Dataset items:
* * * *
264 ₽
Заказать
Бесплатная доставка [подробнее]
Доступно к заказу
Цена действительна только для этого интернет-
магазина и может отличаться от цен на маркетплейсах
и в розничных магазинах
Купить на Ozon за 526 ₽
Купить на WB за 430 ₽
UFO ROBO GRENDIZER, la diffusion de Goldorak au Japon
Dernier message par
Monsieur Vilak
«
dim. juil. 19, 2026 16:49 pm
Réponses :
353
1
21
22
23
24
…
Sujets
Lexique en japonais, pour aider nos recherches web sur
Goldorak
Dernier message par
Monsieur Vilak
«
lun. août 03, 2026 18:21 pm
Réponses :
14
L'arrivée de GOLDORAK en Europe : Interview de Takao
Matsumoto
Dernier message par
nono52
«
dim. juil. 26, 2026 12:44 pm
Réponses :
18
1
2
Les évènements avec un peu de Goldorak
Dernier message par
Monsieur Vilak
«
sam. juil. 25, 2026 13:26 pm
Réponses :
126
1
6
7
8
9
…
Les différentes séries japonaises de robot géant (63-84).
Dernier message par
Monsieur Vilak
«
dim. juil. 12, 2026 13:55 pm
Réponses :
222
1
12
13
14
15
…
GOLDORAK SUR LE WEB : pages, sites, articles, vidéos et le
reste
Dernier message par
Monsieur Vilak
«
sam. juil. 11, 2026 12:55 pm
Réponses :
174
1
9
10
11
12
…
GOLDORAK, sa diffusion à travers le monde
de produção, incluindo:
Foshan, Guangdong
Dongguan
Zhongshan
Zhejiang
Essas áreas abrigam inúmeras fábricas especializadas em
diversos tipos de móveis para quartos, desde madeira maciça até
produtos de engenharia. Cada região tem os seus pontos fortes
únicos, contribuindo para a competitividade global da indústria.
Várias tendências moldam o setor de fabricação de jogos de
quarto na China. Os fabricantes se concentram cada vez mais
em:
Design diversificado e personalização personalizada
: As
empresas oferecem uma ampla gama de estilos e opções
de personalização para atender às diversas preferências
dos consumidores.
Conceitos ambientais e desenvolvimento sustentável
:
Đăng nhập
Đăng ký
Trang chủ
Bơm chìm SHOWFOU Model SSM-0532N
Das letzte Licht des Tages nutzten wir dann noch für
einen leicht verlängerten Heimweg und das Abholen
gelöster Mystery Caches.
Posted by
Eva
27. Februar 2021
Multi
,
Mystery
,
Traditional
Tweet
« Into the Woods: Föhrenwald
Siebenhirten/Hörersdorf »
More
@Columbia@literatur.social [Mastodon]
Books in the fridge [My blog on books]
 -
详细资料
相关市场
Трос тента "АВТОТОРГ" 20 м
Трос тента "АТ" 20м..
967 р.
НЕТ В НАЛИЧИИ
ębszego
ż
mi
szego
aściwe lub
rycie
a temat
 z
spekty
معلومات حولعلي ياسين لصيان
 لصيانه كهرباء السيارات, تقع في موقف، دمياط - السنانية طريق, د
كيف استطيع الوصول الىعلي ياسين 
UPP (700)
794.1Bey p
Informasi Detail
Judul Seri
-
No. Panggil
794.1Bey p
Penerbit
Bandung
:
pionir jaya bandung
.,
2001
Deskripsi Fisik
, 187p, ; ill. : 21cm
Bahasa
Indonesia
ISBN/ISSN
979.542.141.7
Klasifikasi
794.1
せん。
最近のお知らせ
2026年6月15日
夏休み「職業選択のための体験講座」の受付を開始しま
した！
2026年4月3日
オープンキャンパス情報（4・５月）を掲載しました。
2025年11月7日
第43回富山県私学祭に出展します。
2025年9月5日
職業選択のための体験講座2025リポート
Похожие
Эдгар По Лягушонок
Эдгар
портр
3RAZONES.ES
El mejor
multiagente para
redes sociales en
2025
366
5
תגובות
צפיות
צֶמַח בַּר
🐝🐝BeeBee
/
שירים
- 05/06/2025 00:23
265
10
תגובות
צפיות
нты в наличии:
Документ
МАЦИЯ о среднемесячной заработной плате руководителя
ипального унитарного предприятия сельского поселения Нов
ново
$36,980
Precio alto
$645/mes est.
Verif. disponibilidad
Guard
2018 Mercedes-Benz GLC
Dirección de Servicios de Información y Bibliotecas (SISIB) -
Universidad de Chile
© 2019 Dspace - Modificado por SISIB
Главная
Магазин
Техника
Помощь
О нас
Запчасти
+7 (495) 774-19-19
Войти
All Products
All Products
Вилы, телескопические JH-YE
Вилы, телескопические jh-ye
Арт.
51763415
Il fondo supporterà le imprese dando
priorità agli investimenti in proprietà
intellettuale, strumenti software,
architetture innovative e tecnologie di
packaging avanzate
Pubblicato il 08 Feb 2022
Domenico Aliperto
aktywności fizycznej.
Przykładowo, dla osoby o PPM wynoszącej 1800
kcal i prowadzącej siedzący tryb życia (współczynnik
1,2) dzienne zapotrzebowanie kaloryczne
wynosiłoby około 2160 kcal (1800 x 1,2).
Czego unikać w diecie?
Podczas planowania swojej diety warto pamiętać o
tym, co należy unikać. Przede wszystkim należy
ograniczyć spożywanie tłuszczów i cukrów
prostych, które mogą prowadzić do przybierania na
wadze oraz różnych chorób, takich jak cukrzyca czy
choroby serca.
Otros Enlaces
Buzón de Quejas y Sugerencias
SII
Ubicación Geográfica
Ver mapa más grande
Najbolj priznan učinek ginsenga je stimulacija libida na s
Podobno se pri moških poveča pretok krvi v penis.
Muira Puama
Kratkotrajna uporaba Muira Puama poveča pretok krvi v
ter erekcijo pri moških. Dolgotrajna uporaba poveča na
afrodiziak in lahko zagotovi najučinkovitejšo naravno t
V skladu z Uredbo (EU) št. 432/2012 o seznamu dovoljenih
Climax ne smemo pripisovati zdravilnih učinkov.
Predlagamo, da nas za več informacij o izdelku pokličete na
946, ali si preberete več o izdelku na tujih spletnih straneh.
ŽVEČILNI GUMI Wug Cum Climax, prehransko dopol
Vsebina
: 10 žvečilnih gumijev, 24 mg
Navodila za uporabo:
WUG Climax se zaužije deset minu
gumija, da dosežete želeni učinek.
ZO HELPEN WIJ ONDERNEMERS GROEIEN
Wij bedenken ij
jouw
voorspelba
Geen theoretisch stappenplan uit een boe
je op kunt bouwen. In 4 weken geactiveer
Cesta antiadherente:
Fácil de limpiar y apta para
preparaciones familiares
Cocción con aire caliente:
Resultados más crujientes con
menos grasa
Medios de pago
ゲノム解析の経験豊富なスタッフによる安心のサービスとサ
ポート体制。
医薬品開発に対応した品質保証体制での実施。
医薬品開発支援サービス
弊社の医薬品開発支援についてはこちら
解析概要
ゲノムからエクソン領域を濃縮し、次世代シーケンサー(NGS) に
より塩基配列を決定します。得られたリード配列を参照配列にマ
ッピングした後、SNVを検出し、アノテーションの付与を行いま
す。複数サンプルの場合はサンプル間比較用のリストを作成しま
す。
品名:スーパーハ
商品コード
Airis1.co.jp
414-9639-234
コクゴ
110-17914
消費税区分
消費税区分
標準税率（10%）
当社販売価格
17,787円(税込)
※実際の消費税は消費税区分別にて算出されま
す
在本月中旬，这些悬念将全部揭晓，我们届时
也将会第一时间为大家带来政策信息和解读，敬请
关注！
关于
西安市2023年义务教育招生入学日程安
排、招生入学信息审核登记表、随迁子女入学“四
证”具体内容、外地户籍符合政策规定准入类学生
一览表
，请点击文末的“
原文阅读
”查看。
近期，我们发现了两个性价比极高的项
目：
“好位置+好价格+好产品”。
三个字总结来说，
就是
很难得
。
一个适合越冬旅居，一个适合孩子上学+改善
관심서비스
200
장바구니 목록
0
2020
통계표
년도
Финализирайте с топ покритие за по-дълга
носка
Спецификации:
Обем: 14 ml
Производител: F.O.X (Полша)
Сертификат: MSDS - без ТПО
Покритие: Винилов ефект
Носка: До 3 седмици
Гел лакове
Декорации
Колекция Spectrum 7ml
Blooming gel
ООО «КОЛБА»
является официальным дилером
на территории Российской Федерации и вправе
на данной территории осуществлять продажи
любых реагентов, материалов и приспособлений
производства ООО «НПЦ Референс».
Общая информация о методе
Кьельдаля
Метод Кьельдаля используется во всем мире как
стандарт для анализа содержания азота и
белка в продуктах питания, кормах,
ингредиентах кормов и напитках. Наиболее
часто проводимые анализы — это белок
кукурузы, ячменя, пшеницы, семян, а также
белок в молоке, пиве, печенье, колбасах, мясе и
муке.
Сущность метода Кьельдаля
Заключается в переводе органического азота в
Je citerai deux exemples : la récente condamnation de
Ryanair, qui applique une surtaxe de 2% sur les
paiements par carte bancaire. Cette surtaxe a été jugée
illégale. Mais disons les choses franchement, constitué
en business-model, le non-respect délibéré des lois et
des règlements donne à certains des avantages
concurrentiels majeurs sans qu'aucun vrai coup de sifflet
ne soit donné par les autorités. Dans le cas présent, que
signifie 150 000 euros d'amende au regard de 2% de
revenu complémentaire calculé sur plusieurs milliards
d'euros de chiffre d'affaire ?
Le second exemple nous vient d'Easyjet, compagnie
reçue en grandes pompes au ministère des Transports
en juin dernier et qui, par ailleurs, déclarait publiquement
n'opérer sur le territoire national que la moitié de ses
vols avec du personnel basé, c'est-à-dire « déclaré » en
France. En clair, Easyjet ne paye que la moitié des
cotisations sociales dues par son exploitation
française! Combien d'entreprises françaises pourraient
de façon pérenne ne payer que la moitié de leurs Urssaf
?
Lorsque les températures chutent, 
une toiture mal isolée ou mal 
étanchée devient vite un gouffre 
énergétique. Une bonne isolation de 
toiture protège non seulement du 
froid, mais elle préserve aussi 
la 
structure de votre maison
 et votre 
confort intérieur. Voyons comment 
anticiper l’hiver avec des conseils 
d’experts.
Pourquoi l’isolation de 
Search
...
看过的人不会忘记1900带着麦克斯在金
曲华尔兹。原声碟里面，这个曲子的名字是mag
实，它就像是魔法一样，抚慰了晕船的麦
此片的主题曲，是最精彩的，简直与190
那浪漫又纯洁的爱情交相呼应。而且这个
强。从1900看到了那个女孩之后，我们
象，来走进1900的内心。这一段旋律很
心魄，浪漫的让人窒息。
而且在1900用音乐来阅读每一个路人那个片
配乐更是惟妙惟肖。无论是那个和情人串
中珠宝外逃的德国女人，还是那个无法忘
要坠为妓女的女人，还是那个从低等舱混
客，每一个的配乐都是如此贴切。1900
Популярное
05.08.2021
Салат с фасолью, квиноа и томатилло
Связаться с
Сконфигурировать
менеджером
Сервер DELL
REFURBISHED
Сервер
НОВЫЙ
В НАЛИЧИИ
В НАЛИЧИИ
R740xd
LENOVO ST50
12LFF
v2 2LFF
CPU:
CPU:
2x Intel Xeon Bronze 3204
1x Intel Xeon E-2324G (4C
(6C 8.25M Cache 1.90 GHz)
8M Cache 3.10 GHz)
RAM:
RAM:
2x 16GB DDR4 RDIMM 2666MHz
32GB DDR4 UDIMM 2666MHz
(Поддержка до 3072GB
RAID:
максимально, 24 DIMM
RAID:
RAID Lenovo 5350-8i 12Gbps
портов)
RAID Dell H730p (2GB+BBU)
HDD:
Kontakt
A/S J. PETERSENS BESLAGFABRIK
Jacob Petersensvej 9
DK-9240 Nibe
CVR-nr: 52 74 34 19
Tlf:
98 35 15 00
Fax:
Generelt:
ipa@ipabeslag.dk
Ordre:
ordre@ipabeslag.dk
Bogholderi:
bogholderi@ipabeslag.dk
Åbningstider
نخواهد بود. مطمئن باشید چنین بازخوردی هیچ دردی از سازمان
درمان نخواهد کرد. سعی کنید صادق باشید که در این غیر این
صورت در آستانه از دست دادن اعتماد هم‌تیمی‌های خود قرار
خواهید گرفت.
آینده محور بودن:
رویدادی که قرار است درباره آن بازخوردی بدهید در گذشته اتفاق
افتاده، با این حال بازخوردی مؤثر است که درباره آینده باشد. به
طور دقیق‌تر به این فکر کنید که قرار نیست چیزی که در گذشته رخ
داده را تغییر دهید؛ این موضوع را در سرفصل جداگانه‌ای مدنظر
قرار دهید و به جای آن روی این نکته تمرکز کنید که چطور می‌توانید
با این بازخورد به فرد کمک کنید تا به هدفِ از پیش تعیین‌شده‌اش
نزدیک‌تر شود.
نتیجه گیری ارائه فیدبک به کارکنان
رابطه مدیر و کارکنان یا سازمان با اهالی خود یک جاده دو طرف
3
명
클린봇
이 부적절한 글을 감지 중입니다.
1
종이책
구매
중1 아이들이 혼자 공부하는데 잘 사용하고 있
* * * *
Exercise goal:
The answer needed is a single number: how many lines in the records above hold the string "sociales". Please write nothing else.

Task answer:
2